**Task details**
Return every line of the records below word for word, with no changes.

--- BEGIN The input ---

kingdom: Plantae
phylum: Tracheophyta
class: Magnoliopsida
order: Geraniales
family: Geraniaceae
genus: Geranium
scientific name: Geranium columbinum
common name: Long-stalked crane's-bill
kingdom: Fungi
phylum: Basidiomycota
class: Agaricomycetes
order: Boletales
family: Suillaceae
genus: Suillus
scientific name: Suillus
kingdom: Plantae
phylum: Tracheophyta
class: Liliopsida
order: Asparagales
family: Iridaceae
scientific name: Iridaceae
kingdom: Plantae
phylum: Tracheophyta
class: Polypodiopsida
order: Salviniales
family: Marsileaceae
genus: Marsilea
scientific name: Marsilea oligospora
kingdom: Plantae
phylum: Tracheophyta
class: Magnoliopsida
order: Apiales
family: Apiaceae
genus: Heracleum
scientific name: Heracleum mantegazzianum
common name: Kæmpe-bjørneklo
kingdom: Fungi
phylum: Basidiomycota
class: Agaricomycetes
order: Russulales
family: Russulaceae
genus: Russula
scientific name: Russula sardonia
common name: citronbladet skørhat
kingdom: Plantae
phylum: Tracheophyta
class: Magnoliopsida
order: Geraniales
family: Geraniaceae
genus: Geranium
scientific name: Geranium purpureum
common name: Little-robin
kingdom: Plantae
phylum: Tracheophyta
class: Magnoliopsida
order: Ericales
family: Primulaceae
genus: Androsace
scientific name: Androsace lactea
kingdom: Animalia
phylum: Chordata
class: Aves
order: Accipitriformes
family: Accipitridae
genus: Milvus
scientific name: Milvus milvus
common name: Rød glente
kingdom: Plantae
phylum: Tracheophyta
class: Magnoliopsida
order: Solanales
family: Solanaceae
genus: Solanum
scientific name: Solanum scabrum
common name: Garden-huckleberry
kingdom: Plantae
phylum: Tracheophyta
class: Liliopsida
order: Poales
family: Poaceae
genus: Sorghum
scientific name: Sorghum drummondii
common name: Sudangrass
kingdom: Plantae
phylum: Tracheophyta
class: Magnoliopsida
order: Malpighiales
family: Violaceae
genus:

--- END The input ---

**Reply**
kingdom: Plantae
phylum: Tracheophyta
class: Magnoliopsida
order: Geraniales
family: Geraniaceae
genus: Geranium
scientific name: Geranium columbinum
common name: Long-stalked crane's-bill
kingdom: Fungi
phylum: Basidiomycota
class: Agaricomycetes
order: Boletales
family: Suillaceae
genus: Suillus
scientific name: Suillus
kingdom: Plantae
phylum: Tracheophyta
class: Liliopsida
order: Asparagales
family: Iridaceae
scientific name: Iridaceae
kingdom: Plantae
phylum: Tracheophyta
class: Polypodiopsida
order: Salviniales
family: Marsileaceae
genus: Marsilea
scientific name: Marsilea oligospora
kingdom: Plantae
phylum: Tracheophyta
class: Magnoliopsida
order: Apiales
family: Apiaceae
genus: Heracleum
scientific name: Heracleum mantegazzianum
common name: Kæmpe-bjørneklo
kingdom: Fungi
phylum: Basidiomycota
class: Agaricomycetes
order: Russulales
family: Russulaceae
genus: Russula
scientific name: Russula sardonia
common name: citronbladet skørhat
kingdom: Plantae
phylum: Tracheophyta
class: Magnoliopsida
order: Geraniales
family: Geraniaceae
genus: Geranium
scientific name: Geranium purpureum
common name: Little-robin
kingdom: Plantae
phylum: Tracheophyta
class: Magnoliopsida
order: Ericales
family: Primulaceae
genus: Androsace
scientific name: Androsace lactea
kingdom: Animalia
phylum: Chordata
class: Aves
order: Accipitriformes
family: Accipitridae
genus: Milvus
scientific name: Milvus milvus
common name: Rød glente
kingdom: Plantae
phylum: Tracheophyta
class: Magnoliopsida
order: Solanales
family: Solanaceae
genus: Solanum
scientific name: Solanum scabrum
common name: Garden-huckleberry
kingdom: Plantae
phylum: Tracheophyta
class: Liliopsida
order: Poales
family: Poaceae
genus: Sorghum
scientific name: Sorghum drummondii
common name: Sudangrass
kingdom: Plantae
phylum: Tracheophyta
class: Magnoliopsida
order: Malpighiales
family: Violaceae
genus:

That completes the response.